((

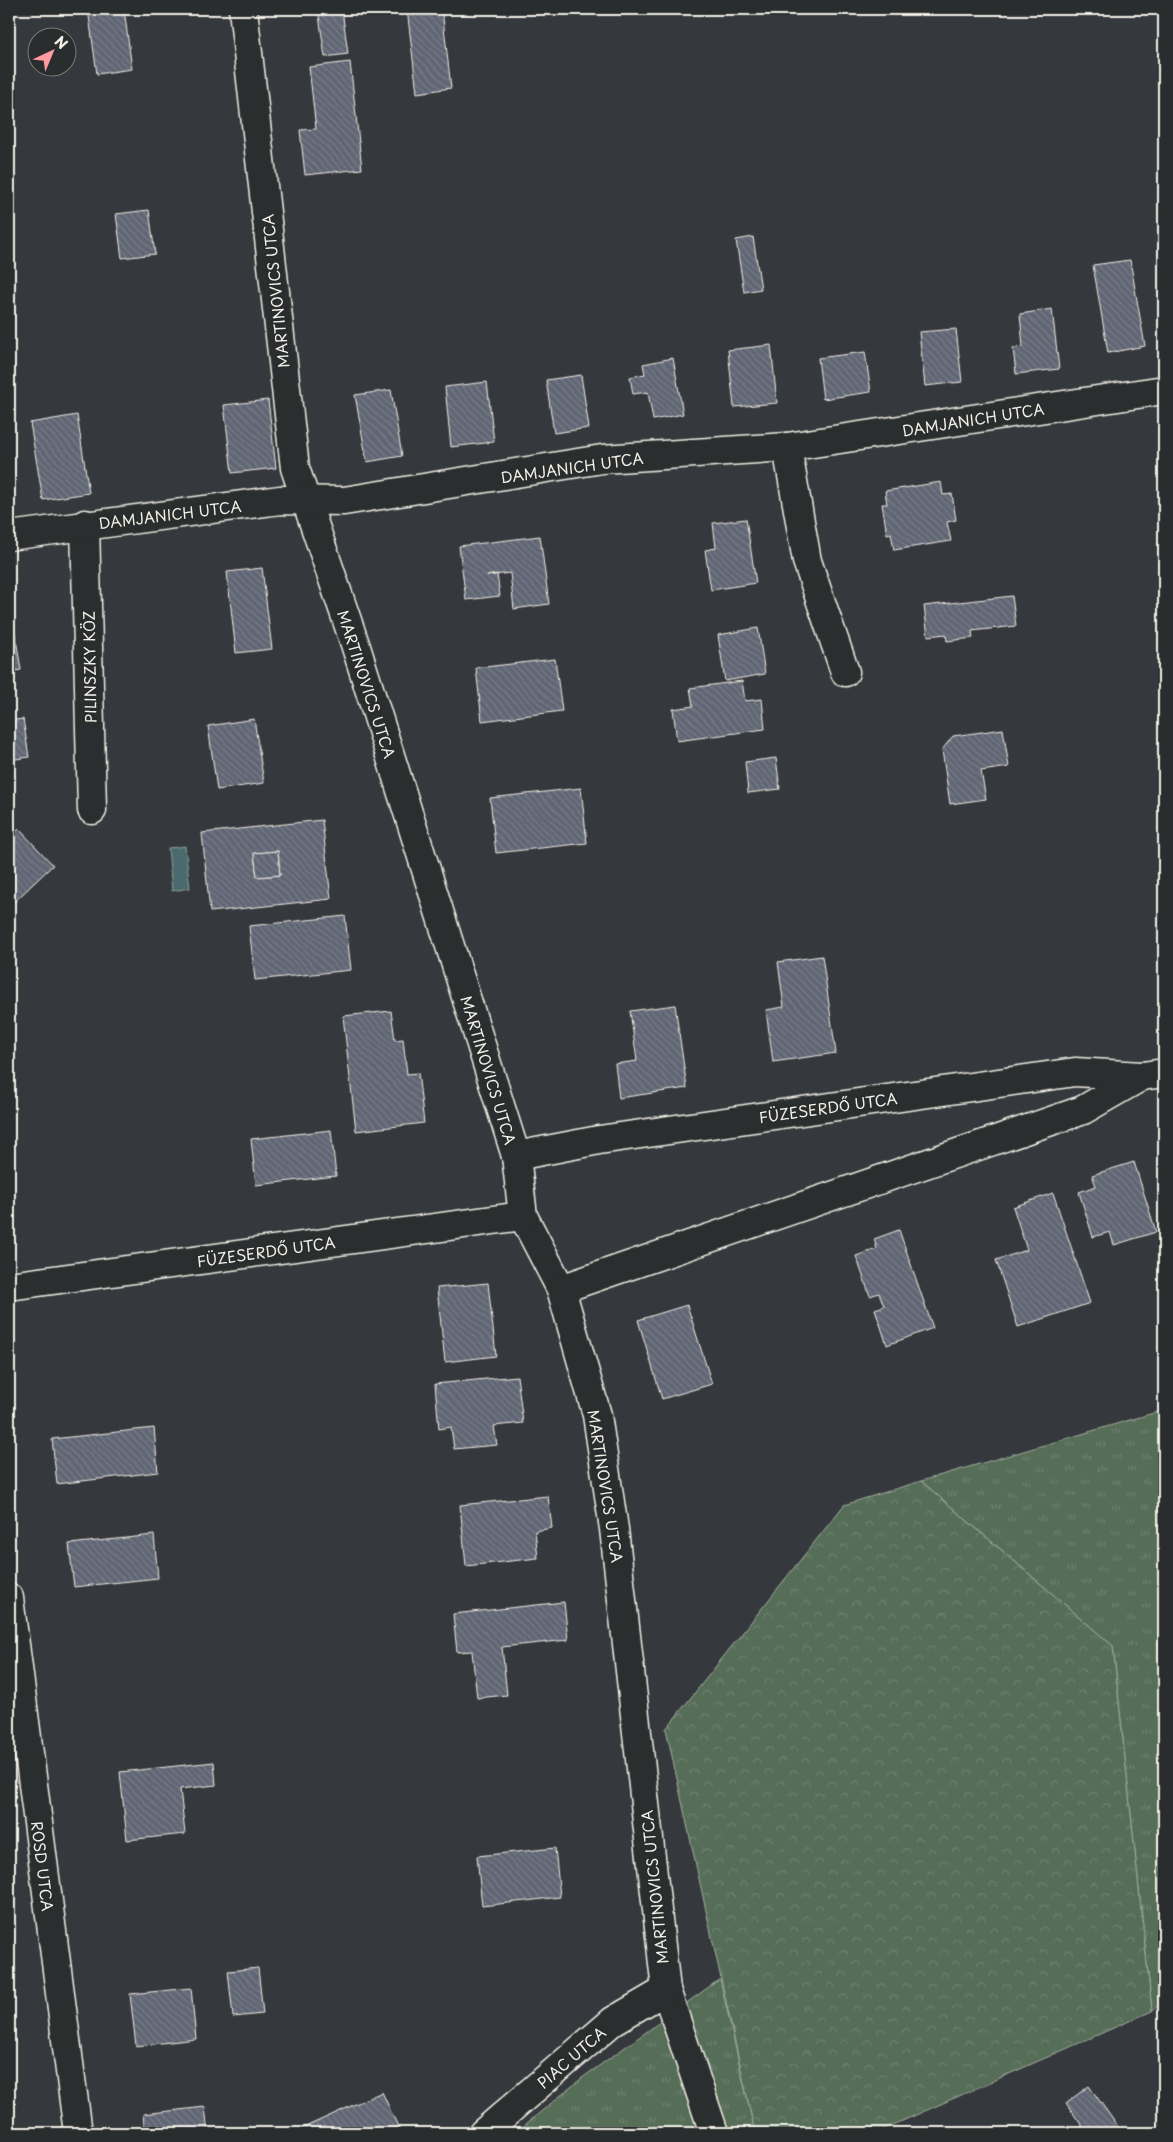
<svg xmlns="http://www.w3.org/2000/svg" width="1173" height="2142" font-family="'Playpen Sans',sans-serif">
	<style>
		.grass { fill: url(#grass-tufts); stroke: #a5afa0 }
		.forest { fill: url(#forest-crowns); stroke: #a5afa0 }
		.water { fill: #4c6b6e; stroke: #8fa19f }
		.building { fill: url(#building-back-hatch); stroke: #f4f1e8; fill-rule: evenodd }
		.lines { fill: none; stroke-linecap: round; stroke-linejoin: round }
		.street-casing { stroke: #f4f1e8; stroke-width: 31 }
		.street { stroke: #2a2d2e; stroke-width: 28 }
		.labels { text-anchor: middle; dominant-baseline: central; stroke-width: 4; stroke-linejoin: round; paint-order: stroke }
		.street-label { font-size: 15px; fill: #f4f1e8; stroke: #2a2d2e }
	</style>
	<defs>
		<pattern id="grass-tufts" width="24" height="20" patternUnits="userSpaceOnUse" patternTransform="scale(1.25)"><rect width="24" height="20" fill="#566d59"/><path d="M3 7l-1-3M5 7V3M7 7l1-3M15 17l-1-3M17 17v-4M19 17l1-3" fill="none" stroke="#6f8271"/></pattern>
		<pattern id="forest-crowns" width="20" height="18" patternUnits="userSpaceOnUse" patternTransform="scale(1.25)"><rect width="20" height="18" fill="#566d59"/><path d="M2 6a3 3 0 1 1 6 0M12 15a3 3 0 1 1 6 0" fill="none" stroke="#6f8271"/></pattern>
		<pattern id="building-back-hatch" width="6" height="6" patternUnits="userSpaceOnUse" patternTransform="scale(1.25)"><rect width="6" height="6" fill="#616574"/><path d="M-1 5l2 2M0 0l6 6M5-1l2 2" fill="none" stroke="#787c88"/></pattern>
	</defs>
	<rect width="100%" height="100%" fill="#35383c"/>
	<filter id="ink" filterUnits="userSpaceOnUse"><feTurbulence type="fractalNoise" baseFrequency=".02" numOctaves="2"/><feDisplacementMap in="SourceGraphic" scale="10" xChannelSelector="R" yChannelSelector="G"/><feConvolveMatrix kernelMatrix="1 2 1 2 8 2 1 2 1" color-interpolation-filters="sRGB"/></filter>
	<g filter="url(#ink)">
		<!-- grass -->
		<g class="grass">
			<polygon points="1164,1410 1164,1999 1152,2011 1113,1646 921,1481"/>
			<polygon points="720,1979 755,2133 515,2133 582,2078"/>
		</g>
		<!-- forest -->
		<polygon class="forest" points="921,1481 1113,1646 1152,2011 875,2133 755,2133 666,1729 844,1505"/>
		<!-- water -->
		<polygon class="water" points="185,846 190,888 172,891 168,848"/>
		<!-- building -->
		<g class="building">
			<polygon points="88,9 124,9 132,69 97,74"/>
			<polygon points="318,9 342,9 348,54 325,57"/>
			<polygon points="407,9 442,9 451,88 417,93"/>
			<polygon points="350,62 362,169 305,175 300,130 316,129 309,67"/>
			<polygon points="149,210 155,254 122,258 116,214"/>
			<polygon points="753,237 761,289 744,292 736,240"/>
			<polygon points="1130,260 1145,346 1108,353 1093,265"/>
			<polygon points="1052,309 1059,369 1016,374 1013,348 1023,347 1020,314"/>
			<polygon points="956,329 962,382 925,386 919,332"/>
			<polygon points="771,345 777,403 734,407 728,350"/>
			<polygon points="865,352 871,392 823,399 818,358"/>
			<polygon points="673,358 683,414 653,420 648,392 633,394 630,377 645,374 643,364"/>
			<polygon points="581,375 589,428 554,433 546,380"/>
			<polygon points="487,382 494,442 451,447 445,387"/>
			<polygon points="391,390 402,456 367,462 355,395"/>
			<polygon points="268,400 276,468 232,473 224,405"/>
			<polygon points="77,415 89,493 43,500 30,423"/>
			<polygon points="941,482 943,495 952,494 956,520 947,522 951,541 894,550 891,533 887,534 882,504 887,504 885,491"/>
			<polygon points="746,519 756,583 711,590 705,550 716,548 713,523"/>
			<polygon points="540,536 549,604 514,609 510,573 487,576 497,574 500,596 466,600 459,546"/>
			<polygon points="262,568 272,649 236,653 227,572"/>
			<polygon points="1012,596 1016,626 972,631 973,638 947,641 946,634 928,636 924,606"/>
			<polygon points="12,614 21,670 9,672 9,615"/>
			<polygon points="758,628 765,674 725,681 718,635"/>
			<polygon points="555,659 562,711 482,721 476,668"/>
			<polygon points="742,681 745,701 762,699 765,729 677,741 673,709 693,706 690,688"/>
			<polygon points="23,719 29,757 9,760 9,721"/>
			<polygon points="254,719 264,783 217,790 208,726"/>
			<polygon points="1003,729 1009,767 981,771 986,799 950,804 942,750 953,736"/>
			<polygon points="776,758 780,789 748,793 745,762"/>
			<polygon points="581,788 587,843 496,853 490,798"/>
			<path d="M 322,820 L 331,899 L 210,912 L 202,833 ZM 278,851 L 280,875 L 257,877 L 254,853 Z"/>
			<polygon points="19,829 53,865 13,903 9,899 9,839"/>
			<polygon points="278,851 280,875 257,877 254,853"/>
			<polygon points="345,916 351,970 255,980 249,926"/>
			<polygon points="822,956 836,1053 773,1062 766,1010 784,1007 778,962"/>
			<polygon points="675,1005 687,1088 619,1098 615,1064 637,1061 630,1011"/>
			<polygon points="391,1011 395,1040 403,1039 407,1074 418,1073 424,1123 356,1131 343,1016"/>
			<polygon points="331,1130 336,1176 256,1185 251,1139"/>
			<polygon points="1134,1162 1156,1232 1114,1245 1110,1232 1093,1237 1079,1192 1096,1186 1092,1175"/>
			<polygon points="1053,1193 1090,1303 1018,1327 996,1260 1027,1250 1013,1207"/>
			<polygon points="899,1230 933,1328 887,1345 875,1309 884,1306 879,1293 870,1296 856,1256 877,1249 874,1239"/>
			<polygon points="488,1283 496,1356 445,1362 437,1288"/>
			<polygon points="687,1305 712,1384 662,1399 638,1320"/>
			<polygon points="517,1376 523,1423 494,1426 497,1445 454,1449 451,1427 439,1429 435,1384"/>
			<polygon points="154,1428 158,1472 57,1484 52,1439"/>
			<polygon points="548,1496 552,1528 535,1531 538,1558 466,1566 460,1505"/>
			<polygon points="154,1535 158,1578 74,1587 69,1544"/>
			<polygon points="564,1602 568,1640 502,1647 507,1695 477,1698 472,1651 457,1652 453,1614"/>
			<polygon points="214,1762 216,1785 180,1789 185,1834 127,1840 120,1772"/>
			<polygon points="555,1848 560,1897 482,1906 477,1856"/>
			<polygon points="258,1968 263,2014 233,2017 228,1971"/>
			<polygon points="191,1988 196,2039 136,2046 130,1994"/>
			<polygon points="1089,2086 1121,2131 1118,2133 1087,2133 1066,2103"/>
			<polygon points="382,2092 400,2131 394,2133 292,2133"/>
			<polygon points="205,2107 208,2133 145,2133 143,2114"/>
		</g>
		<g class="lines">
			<defs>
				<g id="street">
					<polyline points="243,9 295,468 356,647 516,1156 523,1216 561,1289 597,1415 614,1529 666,1990 714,2133"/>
					<polyline points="787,447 807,561 845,672"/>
					<polyline points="85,524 92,810"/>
					<polyline points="9,536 280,500 344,501 602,459 787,447 1164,390"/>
					<polyline points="516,1156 599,1140 1075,1072 1142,1076 1164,1073"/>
					<polyline points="9,1286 523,1216"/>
					<polyline points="561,1289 1083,1110 1142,1076"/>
					<polyline points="9,1598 78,2133"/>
					<polyline points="483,2133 613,2021 666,1990"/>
				</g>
			</defs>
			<!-- street casing -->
			<use href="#street" class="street-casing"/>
			<!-- street -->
			<use href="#street" class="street"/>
		</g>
	</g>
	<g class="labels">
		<!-- street labels -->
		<g class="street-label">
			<text transform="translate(275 291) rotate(-96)">MARTINOVICS UTCA</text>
			<text transform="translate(973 419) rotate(-9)">DAMJANICH UTCA</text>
			<text transform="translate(572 467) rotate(-8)">DAMJANICH UTCA</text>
			<text transform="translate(170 514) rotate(-7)">DAMJANICH UTCA</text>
			<text transform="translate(89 667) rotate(-91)">PILINSZKY KÖZ</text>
			<text transform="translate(367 684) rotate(72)">MARTINOVICS UTCA</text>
			<text transform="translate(489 1070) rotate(73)">MARTINOVICS UTCA</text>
			<text transform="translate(828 1107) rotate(-8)">FÜZESERDŐ UTCA</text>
			<text transform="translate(266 1251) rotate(-8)">FÜZESERDŐ UTCA</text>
			<text transform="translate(606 1486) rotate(81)">MARTINOVICS UTCA</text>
			<text transform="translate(43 1866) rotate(83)">ROSD UTCA</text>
			<text transform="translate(654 1887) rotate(-96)">MARTINOVICS UTCA</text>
			<text transform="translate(571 2057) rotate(-41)">PIAC UTCA</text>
		</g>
	</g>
	<!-- margin -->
	<rect width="1173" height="2142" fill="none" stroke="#2a2d2e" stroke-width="30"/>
	<rect x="15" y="15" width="1143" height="2112" fill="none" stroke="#f4f1e8" stroke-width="2" filter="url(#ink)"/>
	<!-- north arrow -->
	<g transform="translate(52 52) rotate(44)"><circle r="24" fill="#2a2d2e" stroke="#7b7b78"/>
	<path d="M0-4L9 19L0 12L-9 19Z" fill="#ff9aa2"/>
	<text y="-8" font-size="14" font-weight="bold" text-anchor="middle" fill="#f4f1e8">N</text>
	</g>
</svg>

))

**TRY IT**
Take every line from the data above that holds "lines" and copy it out.

**YOUR SOLUTION**
		.lines { fill: none; stroke-linecap: round; stroke-linejoin: round }
		<g class="lines">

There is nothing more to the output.